Evaluation

Note: This is a completely optional feature. The SLURM integration is designed for users with access to HPC clusters who want to scale their experiments efficiently. All functionality can also be run locally without SLURM.

Overview

Again, we have a complete example pipeline for training and evaluating model at slurm/experiments/001_example.

We recommend training three different seeds and evaluate each seed once on Bench2Drive and Longest6 v2.

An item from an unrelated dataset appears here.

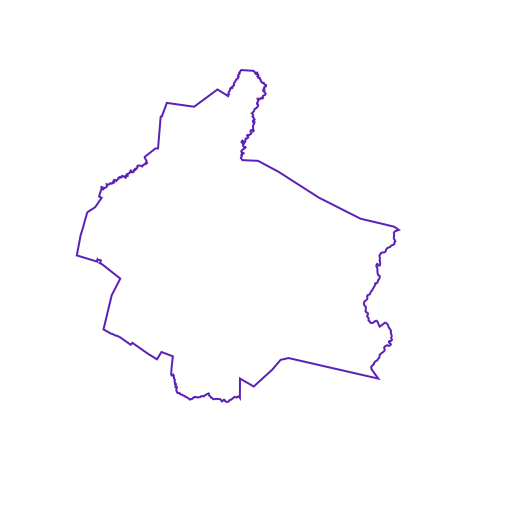 Huajicori, Nayarit, Mexico, rotated 31°
{"feature_id": "50627088B78255939037142", "entity_name": "Huajicori", "entity_type": "district", "adm_level": 2, "iso_a3": "MEX", "parent_name": "Mexico", "parent_adm1": "Nayarit", "projection": "albers", "projection_center": [-105.24, 22.811], "detail": "fine", "context": "isolated", "style": "outline", "palette": "violet", "viewbox_px": 512, "rotation_deg": 31, "n_neighbors": 0, "source": "geoboundaries", "source_scale": "gbopen_adm2", "svg_char_len": 6110}
<svg xmlns="http://www.w3.org/2000/svg" viewBox="0 0 512 512"><g transform="rotate(31 256 256)"><path d="M365.0,160.1L359.4,159.7L326.4,170.2L279.9,173.6L231.9,172.2L208.7,173.4L195.0,180.8L192.5,179.8L192.4,177.5L191.4,177.1L191.4,176.7L192.5,174.3L191.8,174.1L190.5,174.8L189.4,173.8L189.5,172.3L191.1,168.9L191.1,168.2L190.5,168.1L189.8,168.8L188.6,168.5L187.7,167.6L187.8,165.6L187.6,165.5L187.1,166.3L186.8,166.3L185.1,166.0L184.7,165.3L185.0,164.0L187.1,164.4L188.0,163.6L186.6,160.7L187.7,160.0L188.3,158.2L187.7,157.8L186.4,157.5L186.2,157.0L186.5,156.5L188.0,155.7L188.9,153.4L187.2,152.1L186.8,151.1L187.4,150.3L188.2,150.3L189.4,150.7L189.6,150.0L189.4,149.5L188.3,149.2L187.9,148.1L187.0,147.2L186.1,144.9L186.3,143.7L185.8,142.1L184.8,142.8L184.1,142.5L183.7,141.2L184.5,140.4L184.6,139.8L182.6,138.6L181.3,138.4L181.1,138.2L181.4,137.5L181.3,137.0L179.5,135.6L179.0,135.7L179.7,132.7L179.2,131.3L179.2,130.5L180.1,129.1L180.6,126.4L180.0,125.4L178.8,125.3L178.3,124.8L178.1,124.4L178.5,123.7L178.0,122.9L177.8,121.5L176.6,120.8L176.3,120.3L177.0,119.8L178.3,119.8L179.0,118.7L178.9,118.0L180.5,117.6L180.6,116.8L179.5,115.7L179.5,115.1L180.7,113.3L180.8,112.3L180.5,111.8L179.7,111.2L178.1,111.1L176.7,110.3L177.0,109.7L177.3,109.4L177.7,109.6L177.8,109.4L177.3,108.9L176.6,108.8L176.3,108.3L176.6,107.5L176.2,106.9L177.1,105.5L176.6,104.3L175.0,104.6L173.3,103.6L172.7,104.3L171.5,104.2L170.8,103.8L170.1,103.7L169.6,102.7L168.4,102.5L167.4,101.3L166.1,102.1L165.5,101.5L164.8,101.3L165.2,100.5L164.7,99.6L163.2,99.8L163.1,99.5L163.5,99.0L162.5,98.2L162.0,98.7L162.3,99.8L162.1,100.0L161.2,99.8L160.3,99.0L159.1,98.8L158.6,98.5L147.6,104.2L147.2,107.5L148.0,107.8L148.0,108.5L147.5,109.8L147.9,110.6L148.6,111.0L148.3,111.6L148.4,112.0L148.9,112.0L149.0,112.3L148.7,113.8L148.2,114.5L148.5,115.1L148.1,115.9L148.4,117.6L148.1,119.1L148.5,120.2L149.1,120.5L149.2,121.3L148.3,123.2L148.5,123.6L149.1,123.9L149.1,124.4L148.3,125.0L147.7,125.1L147.5,125.6L148.3,127.0L148.3,129.4L148.7,131.1L149.6,131.4L149.3,132.3L149.7,133.3L137.2,133.1L126.1,159.9L100.7,170.7L103.4,184.8L102.0,185.2L102.3,185.2L116.6,214.2L114.4,215.7L109.6,228.3L110.0,229.1L113.2,230.9L113.6,231.6L114.7,232.3L114.4,233.4L113.5,233.4L113.7,234.5L112.6,235.6L112.3,238.0L110.8,237.9L109.3,238.6L108.0,239.6L108.0,240.2L108.7,240.7L108.8,241.8L107.5,243.5L107.7,244.3L108.0,243.9L108.3,243.9L108.1,244.6L107.2,245.1L107.8,246.6L107.7,247.2L107.4,247.7L106.4,248.1L105.5,247.2L104.7,247.1L104.6,247.9L105.0,249.8L103.4,252.1L104.2,252.4L104.7,253.4L103.2,253.7L103.1,254.1L103.9,254.7L103.9,256.1L101.8,255.7L101.3,255.9L100.9,256.7L100.1,256.3L99.9,256.5L99.7,258.5L99.3,258.6L98.6,258.4L97.9,259.5L97.9,260.0L98.4,260.4L97.9,261.5L97.7,263.4L96.8,263.2L95.2,263.9L95.2,265.6L95.4,265.9L96.0,265.3L96.4,265.4L96.6,265.9L96.3,266.6L95.1,267.4L95.3,268.0L95.0,268.4L93.8,268.7L93.2,269.1L93.5,269.7L93.2,270.4L92.4,271.1L91.0,271.4L92.1,272.7L92.4,273.3L91.6,275.3L90.9,275.9L90.6,277.8L89.9,277.9L89.5,276.6L89.2,276.2L88.2,276.2L88.0,276.7L88.8,277.6L90.8,285.8L93.7,285.6L93.0,297.0L90.1,302.8L88.9,305.7L93.8,323.4L94.9,328.3L102.1,347.8L122.8,342.6L122.0,341.3L121.9,340.8L122.2,341.0L124.0,339.8L125.1,339.6L125.3,339.7L125.7,341.3L126.3,342.0L125.9,342.5L128.7,342.4L151.3,345.3L152.5,363.8L163.1,397.5L172.1,397.2L173.1,396.7L176.3,396.7L177.6,396.0L181.7,395.7L194.3,396.6L194.7,394.1L213.0,395.4L224.3,395.6L224.4,387.0L236.4,384.8L241.0,394.9L244.4,401.4L245.7,401.8L246.0,401.5L246.2,400.4L247.0,400.7L247.2,401.2L248.2,402.2L248.7,403.2L250.2,403.8L250.8,405.6L252.2,406.4L252.2,406.9L253.1,407.0L252.8,407.6L253.5,407.9L253.7,408.6L254.6,408.7L254.6,409.6L255.4,409.1L255.8,409.2L256.2,410.0L256.2,411.0L256.8,412.1L259.1,413.8L259.6,413.4L260.4,413.4L260.8,413.0L261.3,412.9L262.4,413.5L264.3,412.9L265.1,413.1L267.2,412.8L267.3,413.0L268.6,413.0L269.9,412.7L273.3,413.1L273.7,412.2L274.4,412.0L274.8,411.5L275.1,409.9L275.9,409.2L275.8,408.6L277.3,407.7L278.3,407.6L279.2,407.1L279.3,406.8L280.9,405.7L281.0,404.8L281.3,404.3L282.7,403.7L282.9,403.1L283.8,402.9L283.8,402.2L284.5,401.1L284.7,400.2L286.2,398.2L286.5,398.2L286.7,399.0L287.8,399.7L288.8,399.8L290.3,400.5L290.6,400.2L292.9,400.7L293.5,400.6L295.6,398.9L298.9,397.2L299.8,397.3L301.2,398.1L301.9,398.1L302.3,396.1L302.8,395.6L303.2,395.6L304.1,396.3L306.2,396.2L307.6,394.6L307.6,393.3L308.1,392.4L308.7,392.0L310.1,387.9L311.1,387.8L311.9,387.0L312.4,387.1L312.6,386.2L313.2,385.5L314.2,385.3L315.2,385.8L305.4,369.3L321.3,369.0L328.5,344.9L330.6,332.3L336.5,326.7L424.0,298.1L413.2,293.5L412.8,292.6L412.2,292.3L411.8,291.7L412.0,290.1L412.5,289.4L412.7,288.0L412.3,286.7L412.5,285.0L413.5,283.3L413.7,282.5L413.5,281.7L414.0,279.9L413.6,278.4L413.0,277.3L413.0,276.3L414.6,272.4L414.9,271.0L414.4,269.7L413.1,268.8L413.0,267.6L413.4,266.4L414.5,264.8L415.6,264.9L416.6,264.2L417.1,263.3L417.1,262.3L416.3,261.8L414.7,261.7L414.2,261.3L414.1,260.1L414.8,259.8L415.6,259.0L415.7,257.7L414.0,256.7L413.7,255.0L413.1,254.1L410.9,252.2L410.3,250.7L409.7,250.2L406.6,248.8L404.2,246.9L401.8,246.4L400.9,246.8L398.5,252.8L397.7,252.5L394.3,249.9L393.5,249.6L392.5,249.5L391.7,250.3L390.8,252.8L389.7,253.9L388.7,254.3L387.7,254.0L387.0,253.4L385.8,253.4L385.5,253.1L384.7,251.5L384.2,251.0L382.9,250.8L382.2,250.3L381.9,247.9L380.7,247.3L379.0,247.3L378.4,247.0L376.7,243.4L375.7,242.8L374.3,242.5L373.0,241.4L372.4,239.3L373.3,236.7L373.5,235.5L372.7,233.8L372.1,233.4L371.8,232.1L373.3,230.2L372.9,227.9L373.2,225.5L373.0,218.9L372.3,218.3L372.6,217.5L373.5,216.9L373.7,215.6L373.1,214.0L373.3,213.7L373.3,211.3L372.4,209.4L370.4,209.4L369.9,208.9L368.4,207.3L366.6,204.3L364.1,202.5L363.9,200.4L364.5,200.3L365.6,201.1L366.1,201.1L366.9,200.4L366.8,199.4L365.8,197.6L364.2,196.1L363.8,194.7L362.0,192.6L361.5,191.6L361.8,190.0L361.5,189.2L362.3,188.1L363.9,186.9L364.6,186.1L364.6,184.9L364.2,182.9L364.7,181.1L366.3,179.2L366.6,177.3L367.9,175.8L368.4,174.5L368.1,173.5L367.6,173.1L367.8,171.6L365.1,169.9L364.1,168.2L363.9,167.2L362.8,166.0L362.3,165.1L362.2,164.1L362.4,163.3L365.0,160.1Z" fill="none" stroke="#5b21b6" stroke-width="2"/></g></svg>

If you really want to be sure, each seed can be evaluated three times.

Example

Take a look at slurm/experiments/001_example/020_b2d_0.sh and its content

#!/usr/bin/bash

source slurm/init.sh

export CHECKPOINT_DIR=outputs/training/001_example/010_postrain32_0/251025_182327  # Point to where the model at
export LEAD_TRAINING_CONFIG="$LEAD_TRAINING_CONFIG"                                # Override training parameter at test time, if needed (rarely)
export LEAD_CLOSED_LOOP_CONFIG="$LEAD_CLOSED_LOOP_CONFIG"                          # Override closed loop parameter at test time

evaluate_bench2drive220

Here we point the evaluation to the checkpoint directory. Then we have the option to override the training configuration at test time, which is rarely needed. Then we have another option to change the closed loop configuration.

Finally, evaluate_bench2drive220 starts a screen session on the node, which on its own will start SLURM job for evaluate each route individually.

Live parameters of the evaluations can be found at slurm/configs.